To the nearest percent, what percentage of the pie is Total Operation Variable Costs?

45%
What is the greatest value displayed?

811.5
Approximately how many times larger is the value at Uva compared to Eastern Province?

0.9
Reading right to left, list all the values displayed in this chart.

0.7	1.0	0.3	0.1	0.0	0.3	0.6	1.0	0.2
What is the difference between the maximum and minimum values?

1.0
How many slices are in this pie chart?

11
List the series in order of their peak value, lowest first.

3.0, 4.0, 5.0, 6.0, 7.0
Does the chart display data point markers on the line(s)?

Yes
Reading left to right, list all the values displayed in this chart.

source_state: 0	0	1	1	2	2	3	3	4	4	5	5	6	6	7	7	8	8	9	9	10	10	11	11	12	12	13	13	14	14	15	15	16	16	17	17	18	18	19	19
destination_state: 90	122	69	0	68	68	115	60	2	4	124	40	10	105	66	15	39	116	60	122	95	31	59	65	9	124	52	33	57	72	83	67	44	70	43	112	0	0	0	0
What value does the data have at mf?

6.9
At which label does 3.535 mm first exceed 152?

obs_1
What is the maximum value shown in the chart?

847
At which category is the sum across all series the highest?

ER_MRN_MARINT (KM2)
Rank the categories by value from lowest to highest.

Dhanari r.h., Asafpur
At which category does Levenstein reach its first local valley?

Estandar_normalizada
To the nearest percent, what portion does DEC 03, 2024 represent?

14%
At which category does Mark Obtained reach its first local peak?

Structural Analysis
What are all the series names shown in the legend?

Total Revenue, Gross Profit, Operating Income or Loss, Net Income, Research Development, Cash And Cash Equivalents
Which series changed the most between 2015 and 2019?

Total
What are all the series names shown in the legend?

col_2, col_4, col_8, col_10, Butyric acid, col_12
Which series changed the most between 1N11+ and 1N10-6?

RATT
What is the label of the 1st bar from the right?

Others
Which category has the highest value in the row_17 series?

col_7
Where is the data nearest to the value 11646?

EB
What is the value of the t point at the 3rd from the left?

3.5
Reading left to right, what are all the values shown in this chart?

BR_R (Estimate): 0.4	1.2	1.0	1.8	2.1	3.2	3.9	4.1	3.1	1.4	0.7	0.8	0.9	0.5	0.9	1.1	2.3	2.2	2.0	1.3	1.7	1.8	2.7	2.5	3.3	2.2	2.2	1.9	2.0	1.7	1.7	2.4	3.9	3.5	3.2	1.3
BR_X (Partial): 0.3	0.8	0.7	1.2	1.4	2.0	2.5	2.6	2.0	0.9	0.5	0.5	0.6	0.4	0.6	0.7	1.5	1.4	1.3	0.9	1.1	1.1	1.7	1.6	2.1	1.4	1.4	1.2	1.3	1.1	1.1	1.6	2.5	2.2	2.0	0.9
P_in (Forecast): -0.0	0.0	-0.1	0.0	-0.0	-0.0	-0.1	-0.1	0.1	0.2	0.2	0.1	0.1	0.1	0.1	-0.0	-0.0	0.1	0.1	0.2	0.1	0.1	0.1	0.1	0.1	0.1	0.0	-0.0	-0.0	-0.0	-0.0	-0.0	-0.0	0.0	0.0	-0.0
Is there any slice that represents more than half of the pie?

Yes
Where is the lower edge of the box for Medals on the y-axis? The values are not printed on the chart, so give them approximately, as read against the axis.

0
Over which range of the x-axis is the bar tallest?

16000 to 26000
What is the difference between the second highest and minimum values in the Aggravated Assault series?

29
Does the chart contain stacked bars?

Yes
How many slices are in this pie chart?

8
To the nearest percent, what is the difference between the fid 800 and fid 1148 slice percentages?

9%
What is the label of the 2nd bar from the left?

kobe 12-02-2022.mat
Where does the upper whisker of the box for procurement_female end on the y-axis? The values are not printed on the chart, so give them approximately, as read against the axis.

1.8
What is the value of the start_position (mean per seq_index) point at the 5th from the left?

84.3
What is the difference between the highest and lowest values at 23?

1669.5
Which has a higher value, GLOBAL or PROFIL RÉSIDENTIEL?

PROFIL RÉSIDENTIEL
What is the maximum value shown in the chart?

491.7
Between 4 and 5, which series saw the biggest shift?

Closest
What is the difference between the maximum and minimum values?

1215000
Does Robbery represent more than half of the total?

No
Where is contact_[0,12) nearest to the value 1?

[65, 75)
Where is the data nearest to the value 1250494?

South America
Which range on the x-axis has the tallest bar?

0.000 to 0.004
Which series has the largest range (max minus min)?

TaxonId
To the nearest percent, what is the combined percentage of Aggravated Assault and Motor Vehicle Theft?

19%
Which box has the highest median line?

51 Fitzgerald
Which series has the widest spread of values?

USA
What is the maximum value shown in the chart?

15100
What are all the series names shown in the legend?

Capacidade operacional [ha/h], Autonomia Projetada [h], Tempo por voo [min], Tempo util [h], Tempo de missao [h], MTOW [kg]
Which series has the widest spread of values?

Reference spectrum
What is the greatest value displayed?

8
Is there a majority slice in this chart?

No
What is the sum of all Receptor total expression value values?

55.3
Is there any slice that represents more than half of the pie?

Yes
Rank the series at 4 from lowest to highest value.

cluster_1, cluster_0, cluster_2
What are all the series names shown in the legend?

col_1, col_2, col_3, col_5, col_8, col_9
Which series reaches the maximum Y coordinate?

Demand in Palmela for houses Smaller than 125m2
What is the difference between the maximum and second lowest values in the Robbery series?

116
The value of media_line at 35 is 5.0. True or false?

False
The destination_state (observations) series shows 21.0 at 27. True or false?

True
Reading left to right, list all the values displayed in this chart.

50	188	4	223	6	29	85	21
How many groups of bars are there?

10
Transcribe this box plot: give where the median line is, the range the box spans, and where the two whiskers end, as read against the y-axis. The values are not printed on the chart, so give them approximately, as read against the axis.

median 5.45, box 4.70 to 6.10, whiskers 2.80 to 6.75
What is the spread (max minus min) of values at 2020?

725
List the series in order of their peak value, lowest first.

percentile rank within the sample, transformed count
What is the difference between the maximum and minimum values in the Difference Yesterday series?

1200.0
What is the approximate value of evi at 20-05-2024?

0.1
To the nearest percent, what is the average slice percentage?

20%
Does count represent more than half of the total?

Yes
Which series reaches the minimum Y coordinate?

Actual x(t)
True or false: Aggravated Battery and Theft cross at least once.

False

────

Exercise brief: Can you reproduce all of the records above verbatim, line for line, without changing anything?

Output of the task:
To the nearest percent, what percentage of the pie is Total Operation Variable Costs?

45%
What is the greatest value displayed?

811.5
Approximately how many times larger is the value at Uva compared to Eastern Province?

0.9
Reading right to left, list all the values displayed in this chart.

0.7	1.0	0.3	0.1	0.0	0.3	0.6	1.0	0.2
What is the difference between the maximum and minimum values?

1.0
How many slices are in this pie chart?

11
List the series in order of their peak value, lowest first.

3.0, 4.0, 5.0, 6.0, 7.0
Does the chart display data point markers on the line(s)?

Yes
Reading left to right, list all the values displayed in this chart.

source_state: 0	0	1	1	2	2	3	3	4	4	5	5	6	6	7	7	8	8	9	9	10	10	11	11	12	12	13	13	14	14	15	15	16	16	17	17	18	18	19	19
destination_state: 90	122	69	0	68	68	115	60	2	4	124	40	10	105	66	15	39	116	60	122	95	31	59	65	9	124	52	33	57	72	83	67	44	70	43	112	0	0	0	0
What value does the data have at mf?

6.9
At which label does 3.535 mm first exceed 152?

obs_1
What is the maximum value shown in the chart?

847
At which category is the sum across all series the highest?

ER_MRN_MARINT (KM2)
Rank the categories by value from lowest to highest.

Dhanari r.h., Asafpur
At which category does Levenstein reach its first local valley?

Estandar_normalizada
To the nearest percent, what portion does DEC 03, 2024 represent?

14%
At which category does Mark Obtained reach its first local peak?

Structural Analysis
What are all the series names shown in the legend?

Total Revenue, Gross Profit, Operating Income or Loss, Net Income, Research Development, Cash And Cash Equivalents
Which series changed the most between 2015 and 2019?

Total
What are all the series names shown in the legend?

col_2, col_4, col_8, col_10, Butyric acid, col_12
Which series changed the most between 1N11+ and 1N10-6?

RATT
What is the label of the 1st bar from the right?

Others
Which category has the highest value in the row_17 series?

col_7
Where is the data nearest to the value 11646?

EB
What is the value of the t point at the 3rd from the left?

3.5
Reading left to right, what are all the values shown in this chart?

BR_R (Estimate): 0.4	1.2	1.0	1.8	2.1	3.2	3.9	4.1	3.1	1.4	0.7	0.8	0.9	0.5	0.9	1.1	2.3	2.2	2.0	1.3	1.7	1.8	2.7	2.5	3.3	2.2	2.2	1.9	2.0	1.7	1.7	2.4	3.9	3.5	3.2	1.3
BR_X (Partial): 0.3	0.8	0.7	1.2	1.4	2.0	2.5	2.6	2.0	0.9	0.5	0.5	0.6	0.4	0.6	0.7	1.5	1.4	1.3	0.9	1.1	1.1	1.7	1.6	2.1	1.4	1.4	1.2	1.3	1.1	1.1	1.6	2.5	2.2	2.0	0.9
P_in (Forecast): -0.0	0.0	-0.1	0.0	-0.0	-0.0	-0.1	-0.1	0.1	0.2	0.2	0.1	0.1	0.1	0.1	-0.0	-0.0	0.1	0.1	0.2	0.1	0.1	0.1	0.1	0.1	0.1	0.0	-0.0	-0.0	-0.0	-0.0	-0.0	-0.0	0.0	0.0	-0.0
Is there any slice that represents more than half of the pie?

Yes
Where is the lower edge of the box for Medals on the y-axis? The values are not printed on the chart, so give them approximately, as read against the axis.

0
Over which range of the x-axis is the bar tallest?

16000 to 26000
What is the difference between the second highest and minimum values in the Aggravated Assault series?

29
Does the chart contain stacked bars?

Yes
How many slices are in this pie chart?

8
To the nearest percent, what is the difference between the fid 800 and fid 1148 slice percentages?

9%
What is the label of the 2nd bar from the left?

kobe 12-02-2022.mat
Where does the upper whisker of the box for procurement_female end on the y-axis? The values are not printed on the chart, so give them approximately, as read against the axis.

1.8
What is the value of the start_position (mean per seq_index) point at the 5th from the left?

84.3
What is the difference between the highest and lowest values at 23?

1669.5
Which has a higher value, GLOBAL or PROFIL RÉSIDENTIEL?

PROFIL RÉSIDENTIEL
What is the maximum value shown in the chart?

491.7
Between 4 and 5, which series saw the biggest shift?

Closest
What is the difference between the maximum and minimum values?

1215000
Does Robbery represent more than half of the total?

No
Where is contact_[0,12) nearest to the value 1?

[65, 75)
Where is the data nearest to the value 1250494?

South America
Which range on the x-axis has the tallest bar?

0.000 to 0.004
Which series has the largest range (max minus min)?

TaxonId
To the nearest percent, what is the combined percentage of Aggravated Assault and Motor Vehicle Theft?

19%
Which box has the highest median line?

51 Fitzgerald
Which series has the widest spread of values?

USA
What is the maximum value shown in the chart?

15100
What are all the series names shown in the legend?

Capacidade operacional [ha/h], Autonomia Projetada [h], Tempo por voo [min], Tempo util [h], Tempo de missao [h], MTOW [kg]
Which series has the widest spread of values?

Reference spectrum
What is the greatest value displayed?

8
Is there a majority slice in this chart?

No
What is the sum of all Receptor total expression value values?

55.3
Is there any slice that represents more than half of the pie?

Yes
Rank the series at 4 from lowest to highest value.

cluster_1, cluster_0, cluster_2
What are all the series names shown in the legend?

col_1, col_2, col_3, col_5, col_8, col_9
Which series reaches the maximum Y coordinate?

Demand in Palmela for houses Smaller than 125m2
What is the difference between the maximum and second lowest values in the Robbery series?

116
The value of media_line at 35 is 5.0. True or false?

False
The destination_state (observations) series shows 21.0 at 27. True or false?

True
Reading left to right, list all the values displayed in this chart.

50	188	4	223	6	29	85	21
How many groups of bars are there?

10
Transcribe this box plot: give where the median line is, the range the box spans, and where the two whiskers end, as read against the y-axis. The values are not printed on the chart, so give them approximately, as read against the axis.

median 5.45, box 4.70 to 6.10, whiskers 2.80 to 6.75
What is the spread (max minus min) of values at 2020?

725
List the series in order of their peak value, lowest first.

percentile rank within the sample, transformed count
What is the difference between the maximum and minimum values in the Difference Yesterday series?

1200.0
What is the approximate value of evi at 20-05-2024?

0.1
To the nearest percent, what is the average slice percentage?

20%
Does count represent more than half of the total?

Yes
Which series reaches the minimum Y coordinate?

Actual x(t)
True or false: Aggravated Battery and Theft cross at least once.

False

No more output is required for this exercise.